Aufgaben>
(1) Gib den Abschnitt aus dem Text zur Mietzinserhöhung wörtlich aus, beginnend bei „Nachdem der Antragsgegner“ und endend bei „Entscheidung des Rekursgerichts.“.
(2) Zähle alle Gerichte auf, die im Text zur Mietzinserhöhung genannt werden.

Text>
-.-.-
OGH zur Erhöhung des Hauptmietzinses
Der Oberste Gerichtshof (OGH) beurteilte, unter welchen Umständen die Erhöhung des Hauptmietzinses aufgrund einer Wertsicherungsvereinbarung unwirksam ist.
Die Antragstellerin (Mieterin) und der Antragsgegner (Vermieter) haben einen Mietvertrag, der eine Wertsicherungsvereinbarung enthielt, abgeschlossen.
Nachdem der Antragsgegner den Hauptmietzins aufgrund dieser Wertsicherungsvereinbarung erhöht hat, stellte die Mieterin einen Antrag auf Feststellung der Unwirksamkeit der Erhöhung des Mietzinses und auf Feststellung der Überschreitung des gesetzlich zulässigen Hauptmietzinses.
Das Erstgericht wies den Antrag ab. Das Rekursgericht änderte die Entscheidung ab und stellte fest, dass der Antragsgegner das gesetzlich zulässige Zinsausmaß überschritten habe. Die Anhebung sei folglich unwirksam.
Der OGH bestätigte die Entscheidung des Rekursgerichts.
Ergibt sich durch die Anwendung einer Wertsicherungsvereinbarung ein höherer Hauptmietzins als nach § 16 Abs 1 bis 7 MRG zu diesem Zeitpunkt zulässig ist, so ist der übersteigende Teil unwirksam. Im Zeitpunkt des Erhöhungsbegehrens (konkret: zu dem Zinstermin, zu dem das Erhöhungsbegehren wirksam werden soll) darf der höchst zulässige Mietzins nicht überschritten werden.
Eine sich durch die Anwendung einer Wertsicherungsvereinbarung ergebende Unwirksamkeit des erhöhten Hauptmietzinses ist binnen drei Jahren gerichtlich geltend zu machen. Die Möglichkeit, eine Erhöhung des Mietzinses aufgrund einer Wertsicherungsklausel selbständig zu überprüfen, besteht jedoch nach der Rechtsprechung des OGH unabhängig davon, ob die dreijährige Präklusivfrist bereits abgelaufen ist. Sie besteht also selbst dann, wenn der vereinbarte Hauptmietzins (ohne Wertsicherung) nicht mehr überprüfbar wäre.
-.-.-
Bereitgestellte Daten>
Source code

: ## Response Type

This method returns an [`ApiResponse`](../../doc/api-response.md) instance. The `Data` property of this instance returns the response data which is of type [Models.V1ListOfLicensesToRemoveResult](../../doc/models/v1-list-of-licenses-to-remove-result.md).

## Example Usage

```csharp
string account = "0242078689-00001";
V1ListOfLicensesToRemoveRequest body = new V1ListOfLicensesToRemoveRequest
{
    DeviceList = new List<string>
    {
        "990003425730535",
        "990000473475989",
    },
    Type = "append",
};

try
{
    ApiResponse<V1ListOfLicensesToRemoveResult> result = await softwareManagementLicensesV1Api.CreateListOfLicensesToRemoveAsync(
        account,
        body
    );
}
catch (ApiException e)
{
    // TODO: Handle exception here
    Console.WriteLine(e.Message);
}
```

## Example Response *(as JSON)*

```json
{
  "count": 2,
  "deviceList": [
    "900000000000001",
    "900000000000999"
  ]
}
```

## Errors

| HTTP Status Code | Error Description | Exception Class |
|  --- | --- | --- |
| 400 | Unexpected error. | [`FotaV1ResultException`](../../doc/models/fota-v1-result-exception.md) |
-.-.-
Antworten>
(1)
Nachdem der Antragsgegner den Hauptmietzins aufgrund dieser Wertsicherungsvereinbarung erhöht hat, stellte die Mieterin einen Antrag auf Feststellung der Unwirksamkeit der Erhöhung des Mietzinses und auf Feststellung der Überschreitung des gesetzlich zulässigen Hauptmietzinses.
Das Erstgericht wies den Antrag ab. Das Rekursgericht änderte die Entscheidung ab und stellte fest, dass der Antragsgegner das gesetzlich zulässige Zinsausmaß überschritten habe. Die Anhebung sei folglich unwirksam.
Der OGH bestätigte die Entscheidung des Rekursgerichts.

(2)
Oberster Gerichtshof (OGH)
Erstgericht
Rekursgericht